Work item: Output a verbatim copy of the data, cut off after the line that contains "1035 28 920".

Source material:

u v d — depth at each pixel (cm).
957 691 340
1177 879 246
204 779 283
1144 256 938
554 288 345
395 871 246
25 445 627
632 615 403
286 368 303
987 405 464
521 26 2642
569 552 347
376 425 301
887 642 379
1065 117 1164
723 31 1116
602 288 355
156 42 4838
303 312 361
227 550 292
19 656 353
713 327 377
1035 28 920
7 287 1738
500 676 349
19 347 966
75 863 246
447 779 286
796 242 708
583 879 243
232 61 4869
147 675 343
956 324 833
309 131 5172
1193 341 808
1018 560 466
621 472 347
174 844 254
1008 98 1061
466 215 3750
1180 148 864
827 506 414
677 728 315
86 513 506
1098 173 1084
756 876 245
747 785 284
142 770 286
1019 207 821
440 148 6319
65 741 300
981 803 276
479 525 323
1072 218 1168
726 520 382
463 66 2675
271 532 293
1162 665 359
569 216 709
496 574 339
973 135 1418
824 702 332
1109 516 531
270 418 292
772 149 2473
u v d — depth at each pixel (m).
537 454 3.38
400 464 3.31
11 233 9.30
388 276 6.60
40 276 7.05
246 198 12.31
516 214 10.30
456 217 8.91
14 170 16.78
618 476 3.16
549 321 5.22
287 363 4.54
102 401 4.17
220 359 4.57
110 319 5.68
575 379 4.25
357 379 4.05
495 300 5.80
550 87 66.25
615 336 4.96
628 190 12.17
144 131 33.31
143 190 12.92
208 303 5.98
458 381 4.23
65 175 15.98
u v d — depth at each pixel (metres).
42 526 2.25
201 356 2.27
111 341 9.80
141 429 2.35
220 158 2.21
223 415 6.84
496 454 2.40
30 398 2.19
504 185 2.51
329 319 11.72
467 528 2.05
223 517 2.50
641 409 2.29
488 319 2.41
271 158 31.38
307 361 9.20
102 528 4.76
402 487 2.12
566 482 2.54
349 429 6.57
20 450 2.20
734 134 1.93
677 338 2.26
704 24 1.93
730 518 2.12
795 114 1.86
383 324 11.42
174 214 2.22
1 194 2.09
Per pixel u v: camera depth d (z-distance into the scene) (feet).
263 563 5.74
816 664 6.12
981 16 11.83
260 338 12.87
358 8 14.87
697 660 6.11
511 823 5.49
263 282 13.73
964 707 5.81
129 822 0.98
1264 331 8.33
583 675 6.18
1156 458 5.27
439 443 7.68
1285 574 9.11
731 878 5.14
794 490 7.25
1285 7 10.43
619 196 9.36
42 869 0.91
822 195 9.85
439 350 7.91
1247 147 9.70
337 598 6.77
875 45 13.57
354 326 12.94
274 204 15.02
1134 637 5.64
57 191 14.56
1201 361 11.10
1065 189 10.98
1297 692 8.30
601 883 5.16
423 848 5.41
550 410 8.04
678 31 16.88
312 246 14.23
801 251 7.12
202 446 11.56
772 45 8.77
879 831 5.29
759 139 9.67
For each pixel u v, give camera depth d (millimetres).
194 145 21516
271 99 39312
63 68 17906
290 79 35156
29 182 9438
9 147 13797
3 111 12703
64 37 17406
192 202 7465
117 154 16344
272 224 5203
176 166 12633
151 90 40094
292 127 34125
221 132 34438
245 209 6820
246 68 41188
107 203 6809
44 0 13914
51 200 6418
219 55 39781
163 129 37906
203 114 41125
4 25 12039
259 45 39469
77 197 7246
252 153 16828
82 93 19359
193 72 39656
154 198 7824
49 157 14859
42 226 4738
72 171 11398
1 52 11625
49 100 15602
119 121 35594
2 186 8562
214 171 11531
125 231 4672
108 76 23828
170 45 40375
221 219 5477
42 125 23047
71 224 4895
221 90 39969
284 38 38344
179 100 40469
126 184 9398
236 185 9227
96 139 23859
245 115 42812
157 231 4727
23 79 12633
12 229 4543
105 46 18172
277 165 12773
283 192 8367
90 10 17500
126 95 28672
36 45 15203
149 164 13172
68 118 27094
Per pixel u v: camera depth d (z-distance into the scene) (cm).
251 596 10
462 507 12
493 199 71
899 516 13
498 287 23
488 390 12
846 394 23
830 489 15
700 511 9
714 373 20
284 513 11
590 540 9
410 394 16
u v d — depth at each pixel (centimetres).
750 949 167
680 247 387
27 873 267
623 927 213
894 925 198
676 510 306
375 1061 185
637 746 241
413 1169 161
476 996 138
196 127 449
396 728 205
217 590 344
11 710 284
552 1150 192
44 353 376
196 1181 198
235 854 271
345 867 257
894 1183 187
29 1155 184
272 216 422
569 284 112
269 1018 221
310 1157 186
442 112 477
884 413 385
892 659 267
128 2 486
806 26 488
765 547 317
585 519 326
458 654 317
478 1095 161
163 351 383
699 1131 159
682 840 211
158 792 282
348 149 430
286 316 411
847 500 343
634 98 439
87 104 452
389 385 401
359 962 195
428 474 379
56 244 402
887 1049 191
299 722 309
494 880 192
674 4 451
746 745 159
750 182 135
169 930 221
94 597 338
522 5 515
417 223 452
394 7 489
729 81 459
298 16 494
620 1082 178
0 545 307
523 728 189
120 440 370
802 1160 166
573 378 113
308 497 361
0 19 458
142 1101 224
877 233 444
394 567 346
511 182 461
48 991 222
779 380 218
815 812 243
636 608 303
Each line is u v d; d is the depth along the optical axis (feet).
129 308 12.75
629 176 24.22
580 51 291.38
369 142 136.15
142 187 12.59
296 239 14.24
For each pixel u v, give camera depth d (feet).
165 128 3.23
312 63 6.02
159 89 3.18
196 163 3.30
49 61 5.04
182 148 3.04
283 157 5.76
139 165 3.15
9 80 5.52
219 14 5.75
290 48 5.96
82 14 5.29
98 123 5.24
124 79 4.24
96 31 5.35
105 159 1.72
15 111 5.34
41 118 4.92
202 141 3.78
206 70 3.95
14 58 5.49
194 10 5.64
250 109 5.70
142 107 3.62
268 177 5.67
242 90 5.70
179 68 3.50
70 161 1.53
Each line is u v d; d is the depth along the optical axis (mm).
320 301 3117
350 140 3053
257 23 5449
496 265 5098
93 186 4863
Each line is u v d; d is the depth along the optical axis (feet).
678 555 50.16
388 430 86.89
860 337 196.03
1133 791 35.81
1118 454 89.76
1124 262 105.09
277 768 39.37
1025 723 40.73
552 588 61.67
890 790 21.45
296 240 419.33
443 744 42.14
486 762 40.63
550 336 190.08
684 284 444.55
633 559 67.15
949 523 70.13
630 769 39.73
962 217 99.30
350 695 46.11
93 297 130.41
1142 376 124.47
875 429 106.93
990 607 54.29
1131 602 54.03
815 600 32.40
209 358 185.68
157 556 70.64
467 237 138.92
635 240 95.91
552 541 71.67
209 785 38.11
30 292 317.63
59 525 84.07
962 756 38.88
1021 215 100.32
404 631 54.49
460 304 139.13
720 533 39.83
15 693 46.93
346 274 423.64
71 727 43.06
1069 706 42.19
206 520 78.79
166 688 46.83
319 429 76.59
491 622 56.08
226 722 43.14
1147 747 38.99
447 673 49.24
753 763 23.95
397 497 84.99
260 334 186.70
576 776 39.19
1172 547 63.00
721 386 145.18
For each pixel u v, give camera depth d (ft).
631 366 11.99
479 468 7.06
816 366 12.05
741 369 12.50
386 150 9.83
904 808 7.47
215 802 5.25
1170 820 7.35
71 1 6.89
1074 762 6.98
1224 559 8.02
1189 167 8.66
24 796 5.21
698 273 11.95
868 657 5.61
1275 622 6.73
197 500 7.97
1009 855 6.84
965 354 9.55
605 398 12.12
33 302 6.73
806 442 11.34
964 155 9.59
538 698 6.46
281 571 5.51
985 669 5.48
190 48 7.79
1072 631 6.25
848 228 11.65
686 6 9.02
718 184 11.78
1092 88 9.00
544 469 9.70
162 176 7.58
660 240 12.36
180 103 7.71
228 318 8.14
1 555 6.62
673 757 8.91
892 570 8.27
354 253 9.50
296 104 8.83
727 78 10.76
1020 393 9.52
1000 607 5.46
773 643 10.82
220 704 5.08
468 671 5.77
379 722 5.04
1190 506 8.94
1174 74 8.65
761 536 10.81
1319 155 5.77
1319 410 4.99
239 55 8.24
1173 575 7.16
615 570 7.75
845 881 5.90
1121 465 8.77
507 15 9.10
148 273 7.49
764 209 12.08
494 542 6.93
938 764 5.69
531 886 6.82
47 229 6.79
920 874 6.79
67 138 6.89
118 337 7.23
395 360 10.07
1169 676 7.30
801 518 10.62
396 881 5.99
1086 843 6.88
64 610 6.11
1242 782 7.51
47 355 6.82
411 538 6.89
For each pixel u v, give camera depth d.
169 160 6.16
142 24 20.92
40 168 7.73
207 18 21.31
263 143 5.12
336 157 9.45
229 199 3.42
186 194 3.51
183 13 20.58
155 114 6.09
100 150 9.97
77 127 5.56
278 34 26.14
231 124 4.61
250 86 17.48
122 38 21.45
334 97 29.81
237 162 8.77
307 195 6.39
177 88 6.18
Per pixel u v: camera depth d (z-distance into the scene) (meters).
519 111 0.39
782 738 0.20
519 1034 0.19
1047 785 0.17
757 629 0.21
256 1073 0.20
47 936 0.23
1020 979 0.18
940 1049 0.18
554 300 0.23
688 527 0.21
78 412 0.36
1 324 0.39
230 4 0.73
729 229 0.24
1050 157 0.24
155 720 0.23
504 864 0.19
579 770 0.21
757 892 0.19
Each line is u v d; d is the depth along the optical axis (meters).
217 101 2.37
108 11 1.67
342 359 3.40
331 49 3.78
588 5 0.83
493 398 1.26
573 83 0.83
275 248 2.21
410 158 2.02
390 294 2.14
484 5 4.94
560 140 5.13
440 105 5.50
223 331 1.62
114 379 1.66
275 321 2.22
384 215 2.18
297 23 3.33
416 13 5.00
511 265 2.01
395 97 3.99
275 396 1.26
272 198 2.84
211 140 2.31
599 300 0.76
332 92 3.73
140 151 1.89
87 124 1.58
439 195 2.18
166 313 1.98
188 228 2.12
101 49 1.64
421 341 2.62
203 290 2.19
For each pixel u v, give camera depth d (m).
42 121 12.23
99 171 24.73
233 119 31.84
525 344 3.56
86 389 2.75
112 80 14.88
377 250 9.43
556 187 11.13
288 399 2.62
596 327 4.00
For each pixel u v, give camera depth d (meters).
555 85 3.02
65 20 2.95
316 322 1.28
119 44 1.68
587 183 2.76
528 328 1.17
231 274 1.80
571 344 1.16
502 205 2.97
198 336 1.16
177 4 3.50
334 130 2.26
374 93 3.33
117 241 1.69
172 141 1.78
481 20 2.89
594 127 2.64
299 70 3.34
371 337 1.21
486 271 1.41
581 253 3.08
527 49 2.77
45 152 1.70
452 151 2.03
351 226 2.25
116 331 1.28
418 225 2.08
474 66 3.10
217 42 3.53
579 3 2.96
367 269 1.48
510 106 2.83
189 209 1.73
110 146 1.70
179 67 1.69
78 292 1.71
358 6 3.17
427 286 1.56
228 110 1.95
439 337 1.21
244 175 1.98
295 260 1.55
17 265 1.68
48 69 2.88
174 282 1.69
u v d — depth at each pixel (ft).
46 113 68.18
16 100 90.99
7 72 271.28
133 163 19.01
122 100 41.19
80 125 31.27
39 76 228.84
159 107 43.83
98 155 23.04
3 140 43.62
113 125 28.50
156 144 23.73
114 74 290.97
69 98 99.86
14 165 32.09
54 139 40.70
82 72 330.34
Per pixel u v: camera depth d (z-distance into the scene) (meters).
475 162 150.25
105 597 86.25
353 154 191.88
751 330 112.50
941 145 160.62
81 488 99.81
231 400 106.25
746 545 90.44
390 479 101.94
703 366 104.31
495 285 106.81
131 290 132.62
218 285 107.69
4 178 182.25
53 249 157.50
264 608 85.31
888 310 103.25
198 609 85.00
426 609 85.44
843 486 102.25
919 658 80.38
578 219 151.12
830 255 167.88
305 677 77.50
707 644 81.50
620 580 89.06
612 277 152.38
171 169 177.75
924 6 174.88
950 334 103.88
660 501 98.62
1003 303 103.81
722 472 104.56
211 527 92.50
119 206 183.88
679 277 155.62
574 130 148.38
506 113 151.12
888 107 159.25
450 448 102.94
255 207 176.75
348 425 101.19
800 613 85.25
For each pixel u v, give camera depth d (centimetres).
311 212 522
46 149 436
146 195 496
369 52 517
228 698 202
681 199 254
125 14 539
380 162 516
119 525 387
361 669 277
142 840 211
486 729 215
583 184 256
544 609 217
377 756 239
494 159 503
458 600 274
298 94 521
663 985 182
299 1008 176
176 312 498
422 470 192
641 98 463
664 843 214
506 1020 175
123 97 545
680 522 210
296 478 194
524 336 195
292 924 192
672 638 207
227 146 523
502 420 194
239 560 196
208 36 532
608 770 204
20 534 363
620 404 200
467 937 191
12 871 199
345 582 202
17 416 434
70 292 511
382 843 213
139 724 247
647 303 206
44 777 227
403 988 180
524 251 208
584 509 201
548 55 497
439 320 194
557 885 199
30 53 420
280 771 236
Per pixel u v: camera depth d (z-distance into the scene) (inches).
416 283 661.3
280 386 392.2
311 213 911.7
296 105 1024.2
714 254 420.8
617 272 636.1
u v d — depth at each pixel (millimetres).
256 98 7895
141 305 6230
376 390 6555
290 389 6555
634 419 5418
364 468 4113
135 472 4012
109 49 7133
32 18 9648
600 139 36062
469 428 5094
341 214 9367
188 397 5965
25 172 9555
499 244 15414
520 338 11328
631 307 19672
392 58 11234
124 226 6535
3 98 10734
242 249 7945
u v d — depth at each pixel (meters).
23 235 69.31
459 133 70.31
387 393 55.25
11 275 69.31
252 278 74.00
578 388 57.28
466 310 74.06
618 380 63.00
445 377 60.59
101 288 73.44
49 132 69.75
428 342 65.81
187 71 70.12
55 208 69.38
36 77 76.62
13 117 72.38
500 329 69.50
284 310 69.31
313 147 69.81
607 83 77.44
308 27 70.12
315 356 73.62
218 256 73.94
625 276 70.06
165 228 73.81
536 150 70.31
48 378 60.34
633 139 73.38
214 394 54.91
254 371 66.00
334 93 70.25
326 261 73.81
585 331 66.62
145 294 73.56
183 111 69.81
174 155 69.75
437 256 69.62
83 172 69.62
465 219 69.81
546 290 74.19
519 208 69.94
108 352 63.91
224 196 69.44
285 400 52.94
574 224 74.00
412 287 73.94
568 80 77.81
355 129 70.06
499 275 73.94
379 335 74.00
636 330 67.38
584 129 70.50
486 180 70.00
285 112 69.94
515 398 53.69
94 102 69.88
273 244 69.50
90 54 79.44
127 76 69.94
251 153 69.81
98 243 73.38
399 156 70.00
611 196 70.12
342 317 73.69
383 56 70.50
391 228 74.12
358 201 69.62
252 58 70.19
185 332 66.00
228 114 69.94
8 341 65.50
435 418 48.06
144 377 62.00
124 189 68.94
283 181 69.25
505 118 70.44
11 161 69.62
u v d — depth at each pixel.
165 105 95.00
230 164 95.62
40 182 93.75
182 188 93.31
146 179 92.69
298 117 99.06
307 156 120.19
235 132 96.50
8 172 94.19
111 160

Exercise output:
u v d — depth at each pixel (cm).
957 691 340
1177 879 246
204 779 283
1144 256 938
554 288 345
395 871 246
25 445 627
632 615 403
286 368 303
987 405 464
521 26 2642
569 552 347
376 425 301
887 642 379
1065 117 1164
723 31 1116
602 288 355
156 42 4838
303 312 361
227 550 292
19 656 353
713 327 377
1035 28 920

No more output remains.